Becerra played college soccer at Los Angeles Mission College from 2002 to 2003, scoring 34 goals and 19 assists during his two seasons there. He then transferred to the University of California, Santa Barbara, where he played two seasons for the UC Santa Barbara Gauchos men's soccer team. As a forward in his first year playing behind Drew McAthy, Becerra appeared in 14 games and tallied 2 assists, but failed to score. In his final year in Santa Barbara, Becerra played in 20 games, starting 18 of them, where scored 12 goals and 2 assists. He was named the 2005–06 Male Athlete of the Year by the Daily Nexus.

==Playing career==
Becerra was drafted in the third round (27th overall) of the 2006 MLS Supplemental Draft by Columbus Crew. Crew head coach Sigi Schmid converted Becerra to a central defender once on the team due to Columbus already having 4 forwards ahead of Becerra on the depth chart. He did not appear in a first-team match with the Crew in league play (although he did make one appearance in the US Open Cup) and was subsequently sent on loan to then-USL Second Division side Cincinnati Kings. He made his professional debut on July 21, 2006. He featured as a starter for Cincinnati and appeared in four games with the Kings, the last being August 13, 2006, before returning to the Crew. Despite appearing in 6 MLS Reserve League matches for the Crew, he was waived in March 2007 as the team sought to become roster-compliant in preseason.

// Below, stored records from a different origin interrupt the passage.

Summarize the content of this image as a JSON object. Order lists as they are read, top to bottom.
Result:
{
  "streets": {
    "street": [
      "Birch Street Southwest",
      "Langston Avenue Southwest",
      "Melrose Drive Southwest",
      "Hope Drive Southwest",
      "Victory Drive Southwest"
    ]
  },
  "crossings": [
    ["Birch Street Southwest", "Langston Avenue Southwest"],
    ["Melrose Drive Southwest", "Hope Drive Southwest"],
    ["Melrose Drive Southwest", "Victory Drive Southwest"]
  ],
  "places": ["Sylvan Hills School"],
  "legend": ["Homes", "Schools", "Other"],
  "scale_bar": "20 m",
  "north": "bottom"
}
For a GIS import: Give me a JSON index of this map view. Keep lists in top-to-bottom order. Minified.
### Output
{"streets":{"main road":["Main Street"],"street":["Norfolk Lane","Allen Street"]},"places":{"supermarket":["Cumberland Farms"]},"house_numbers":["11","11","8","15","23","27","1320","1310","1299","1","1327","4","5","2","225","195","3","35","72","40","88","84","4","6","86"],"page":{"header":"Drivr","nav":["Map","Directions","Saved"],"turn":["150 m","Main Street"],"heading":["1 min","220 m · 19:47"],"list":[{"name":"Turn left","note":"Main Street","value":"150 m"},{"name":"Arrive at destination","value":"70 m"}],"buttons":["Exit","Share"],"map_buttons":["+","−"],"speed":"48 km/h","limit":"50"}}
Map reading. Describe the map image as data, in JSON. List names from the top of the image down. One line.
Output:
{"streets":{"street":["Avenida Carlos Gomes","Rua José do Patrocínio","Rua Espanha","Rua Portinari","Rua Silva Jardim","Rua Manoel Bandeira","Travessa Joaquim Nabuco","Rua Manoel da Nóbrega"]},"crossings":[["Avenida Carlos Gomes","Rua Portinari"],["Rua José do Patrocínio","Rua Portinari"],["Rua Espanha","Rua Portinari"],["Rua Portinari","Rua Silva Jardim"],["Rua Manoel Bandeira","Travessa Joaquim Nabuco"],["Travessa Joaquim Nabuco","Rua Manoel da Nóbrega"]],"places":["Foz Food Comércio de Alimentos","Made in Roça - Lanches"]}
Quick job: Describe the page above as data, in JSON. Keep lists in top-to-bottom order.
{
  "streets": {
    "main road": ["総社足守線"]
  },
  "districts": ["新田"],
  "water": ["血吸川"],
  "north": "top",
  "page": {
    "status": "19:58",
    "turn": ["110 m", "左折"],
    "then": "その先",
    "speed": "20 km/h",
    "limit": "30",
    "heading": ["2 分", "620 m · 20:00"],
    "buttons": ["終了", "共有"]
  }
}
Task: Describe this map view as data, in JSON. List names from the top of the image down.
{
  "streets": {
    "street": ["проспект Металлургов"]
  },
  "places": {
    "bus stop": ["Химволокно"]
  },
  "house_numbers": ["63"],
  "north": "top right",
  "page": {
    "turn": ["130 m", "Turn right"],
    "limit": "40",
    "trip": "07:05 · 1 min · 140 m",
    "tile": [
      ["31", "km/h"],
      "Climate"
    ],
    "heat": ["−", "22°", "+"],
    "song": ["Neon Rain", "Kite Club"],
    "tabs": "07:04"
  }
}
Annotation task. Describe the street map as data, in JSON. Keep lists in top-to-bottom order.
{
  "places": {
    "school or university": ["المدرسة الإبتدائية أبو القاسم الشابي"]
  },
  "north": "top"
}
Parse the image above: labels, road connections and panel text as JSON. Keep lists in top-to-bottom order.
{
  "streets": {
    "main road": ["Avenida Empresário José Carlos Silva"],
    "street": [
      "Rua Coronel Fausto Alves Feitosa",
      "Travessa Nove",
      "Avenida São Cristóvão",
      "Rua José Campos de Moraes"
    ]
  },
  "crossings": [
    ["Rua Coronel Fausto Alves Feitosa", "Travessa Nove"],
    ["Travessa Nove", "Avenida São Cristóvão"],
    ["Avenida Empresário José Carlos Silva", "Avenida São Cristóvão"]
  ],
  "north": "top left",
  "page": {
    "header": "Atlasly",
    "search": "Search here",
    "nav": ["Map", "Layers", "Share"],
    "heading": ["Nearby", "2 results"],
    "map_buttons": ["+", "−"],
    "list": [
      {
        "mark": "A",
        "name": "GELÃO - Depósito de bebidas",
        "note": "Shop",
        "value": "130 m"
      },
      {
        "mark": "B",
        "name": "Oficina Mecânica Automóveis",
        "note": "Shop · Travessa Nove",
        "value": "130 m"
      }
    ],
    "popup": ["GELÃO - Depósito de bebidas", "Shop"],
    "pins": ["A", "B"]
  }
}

Becerra signed for Ventura County Fusion of the USL Premier Development League for the 2009 season. He made his debut for the team on May 30, 2009, in a game against Bakersfield Brigade. Becerra would ultimately appear for the Fusion 4 times en route to winning the 2009 PDL Championship and scoring a goal in the championship game.

At the end of the 2009 PDL season, Becerra signed for Portland Timbers. He played one regular season game before being released in December 2009.

After returning to Ventura County Fusion in 2010 and appearing in 3 games with 1 goal scored, Becerra signed with Wilmington Hammerheads FC in March 2011 for the 2011 USL Pro season. He served as the team's co-captain appearing in 23 games and scoring 3 goals.

==Coaching career==
Becerra was named the head coach of Bishop Garcia Diego High School in October 2011. He also coaches youth soccer with Santa Barbara SC.